● **CONSIGNES**
**1.** D'après l'extrait, qui est à l'origine de la poursuite intentée en Colombie-Britannique ?
**2.** Mettez à jour le passage de l'extrait qui va de "En rendant les" jusqu'à "dit le contraire.", en remplaçant "provinces" par "provinces canadiennes".

● **EXTRAIT À LIRE**
Près de 10 ans après le jugement de la Cour suprême sur les délais d'attente au Québec, un procès similaire se prépare en Colombie-Britannique. Et cette fois, ses effets pourraient se faire sentir dans l'ensemble du pays.

La souffrance et les risques infligés par les délais inhérents à certaines chirurgies constituent une atteinte au droit à la vie et à l'intégrité prévu à la Charte des droits et libertés de la personne du Québec, et l'interdiction de s'assurer au privé est démesurée, avait tranché le plus haut tribunal du pays en 2005.

La réponse de l'État avait cependant été très circonscrite. Trois interventions (remplacement du genou et de la hanche, et chirurgies pour la cataracte) feraient désormais l'objet d'une sorte de garantie de service, elles seules pourraient être assurées au privé.

Si le jugement Chaoulli a eu l'effet d'une déflagration, la poussière est vite retombée. Pour la majorité des patients, il n'a rien changé.

Le recours entamé dans l'Ouest est donc toujours d'actualité. Les situations dénoncées sont aberrantes. Trois ans pour réparer un genou. Dix-huit mois pour voir le chirurgien orthopédiste qui vous mettra sur sa liste d'attente. Un cancer du côlon et du foie dépistés au privé. Une maladie dégénérative ayant tellement progressé que l'opération (finalement offerte par les Shriners aux États-Unis) n'a pu éviter la chaise roulante au patient. Le Dr Brian Day, cofondateur d'un centre de chirurgie privée et ardent défenseur du privé en santé, est à l'origine de la poursuite.

En rendant les soins privés à peu près inaccessibles aux citoyens ordinaires alors que le système public ne les fournit pas, la législation provinciale contrevient à la Charte canadienne des droits et libertés, soutient la requête.

Le jugement, quel qu'il soit, ira en Cour suprême. Si celle-ci accepte de l'examiner, sa décision vaudra pour l'ensemble des provinces.

On ne peut présumer de rien. Dans Chaoulli, trois juges ont conclu que l'interdiction des assurances privées contrevenait de façon injustifiée à l'un des deux articles de la Charte canadienne visés dans le nouveau recours - l'article 7 sur le droit à la vie et à la sécurité. Trois autres juges ont dit le contraire.

Rappelons toutefois que d'autres décisions émanant de ce tribunal de la Colombie-Britannique ont ébranlé les colonnes du temple ces dernières années. Le jugement récent sur l'aide médicale à mourir ainsi que celui sur les sites d'injection supervisés s'appuyaient tous deux sur ce fameux article 7.

Cela dit, on ne sera pas fixé de sitôt. Le procès qui devait commencer au début du mois a été repoussé, et il s'annonce touffu.

En attendant, beaucoup de patients ne réussissent pas à être soignés dans des délais convenables, et en souffrent de multiples façons. Le système de santé idéal que les gouvernements prétendent défendre est une vue de l'esprit. Il est grand temps qu'ils l'admettent, au lieu d'essayer de nous faire croire que c'est le privé qui pose problème.

[Éléments du jeu de données]
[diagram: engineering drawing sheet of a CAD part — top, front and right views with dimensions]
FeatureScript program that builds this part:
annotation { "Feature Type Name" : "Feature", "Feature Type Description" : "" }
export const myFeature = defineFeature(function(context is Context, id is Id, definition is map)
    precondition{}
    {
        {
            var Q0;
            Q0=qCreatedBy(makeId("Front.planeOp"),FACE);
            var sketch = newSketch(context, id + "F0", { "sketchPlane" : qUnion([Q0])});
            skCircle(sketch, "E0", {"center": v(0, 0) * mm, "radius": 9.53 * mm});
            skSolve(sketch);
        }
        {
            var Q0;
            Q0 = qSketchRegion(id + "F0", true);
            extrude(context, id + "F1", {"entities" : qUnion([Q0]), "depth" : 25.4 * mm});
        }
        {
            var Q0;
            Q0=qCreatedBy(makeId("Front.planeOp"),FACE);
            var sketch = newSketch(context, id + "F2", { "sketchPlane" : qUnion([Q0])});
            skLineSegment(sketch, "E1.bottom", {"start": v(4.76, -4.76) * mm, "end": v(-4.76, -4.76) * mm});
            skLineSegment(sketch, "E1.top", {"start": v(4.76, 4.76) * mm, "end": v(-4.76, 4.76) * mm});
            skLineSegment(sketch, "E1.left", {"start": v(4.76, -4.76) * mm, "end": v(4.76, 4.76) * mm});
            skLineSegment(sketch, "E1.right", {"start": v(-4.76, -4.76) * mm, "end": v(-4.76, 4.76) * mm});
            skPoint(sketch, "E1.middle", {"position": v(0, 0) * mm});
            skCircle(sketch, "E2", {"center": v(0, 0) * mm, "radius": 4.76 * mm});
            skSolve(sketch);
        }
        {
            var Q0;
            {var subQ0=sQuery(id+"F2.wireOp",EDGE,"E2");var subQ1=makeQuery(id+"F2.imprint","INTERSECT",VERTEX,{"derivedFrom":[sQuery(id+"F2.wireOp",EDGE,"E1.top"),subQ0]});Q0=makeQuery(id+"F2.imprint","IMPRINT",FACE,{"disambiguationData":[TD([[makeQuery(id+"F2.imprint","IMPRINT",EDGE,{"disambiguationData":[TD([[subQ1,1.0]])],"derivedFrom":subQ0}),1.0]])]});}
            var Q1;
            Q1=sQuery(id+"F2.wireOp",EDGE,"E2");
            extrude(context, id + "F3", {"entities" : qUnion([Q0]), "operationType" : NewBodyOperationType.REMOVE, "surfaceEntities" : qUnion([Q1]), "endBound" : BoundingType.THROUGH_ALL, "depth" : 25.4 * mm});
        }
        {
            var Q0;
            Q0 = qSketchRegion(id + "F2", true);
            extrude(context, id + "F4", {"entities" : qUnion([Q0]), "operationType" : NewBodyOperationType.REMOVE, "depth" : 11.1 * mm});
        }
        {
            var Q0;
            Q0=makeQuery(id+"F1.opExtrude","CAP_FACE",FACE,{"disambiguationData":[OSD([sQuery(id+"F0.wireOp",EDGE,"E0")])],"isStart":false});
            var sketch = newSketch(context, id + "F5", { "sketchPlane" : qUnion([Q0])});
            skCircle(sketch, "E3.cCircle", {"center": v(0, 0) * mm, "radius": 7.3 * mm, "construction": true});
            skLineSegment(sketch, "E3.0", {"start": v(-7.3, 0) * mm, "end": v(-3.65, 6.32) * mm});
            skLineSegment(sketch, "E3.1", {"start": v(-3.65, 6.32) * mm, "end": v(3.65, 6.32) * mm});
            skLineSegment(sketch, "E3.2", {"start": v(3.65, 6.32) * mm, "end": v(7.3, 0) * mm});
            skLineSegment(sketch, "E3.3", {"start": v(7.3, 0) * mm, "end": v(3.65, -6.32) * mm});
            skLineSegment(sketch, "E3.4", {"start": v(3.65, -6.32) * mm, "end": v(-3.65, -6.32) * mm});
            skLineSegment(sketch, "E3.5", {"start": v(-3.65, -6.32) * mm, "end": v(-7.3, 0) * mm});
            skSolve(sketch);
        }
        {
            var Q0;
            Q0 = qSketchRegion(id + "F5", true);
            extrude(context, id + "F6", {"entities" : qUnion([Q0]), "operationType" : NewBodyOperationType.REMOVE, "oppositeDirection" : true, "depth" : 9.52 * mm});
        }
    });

● **RÉPONSES**
**1.** Le Dr Brian Day, cofondateur d'un centre de chirurgie privée.

**2.**
En rendant les soins privés à peu près inaccessibles aux citoyens ordinaires alors que le système public ne les fournit pas, la législation provinciale contrevient à la Charte canadienne des droits et libertés, soutient la requête.

Le jugement, quel qu'il soit, ira en Cour suprême. Si celle-ci accepte de l'examiner, sa décision vaudra pour l'ensemble des provinces canadiennes.

On ne peut présumer de rien. Dans Chaoulli, trois juges ont conclu que l'interdiction des assurances privées contrevenait de façon injustifiée à l'un des deux articles de la Charte canadienne visés dans le nouveau recours - l'article 7 sur le droit à la vie et à la sécurité. Trois autres juges ont dit le contraire.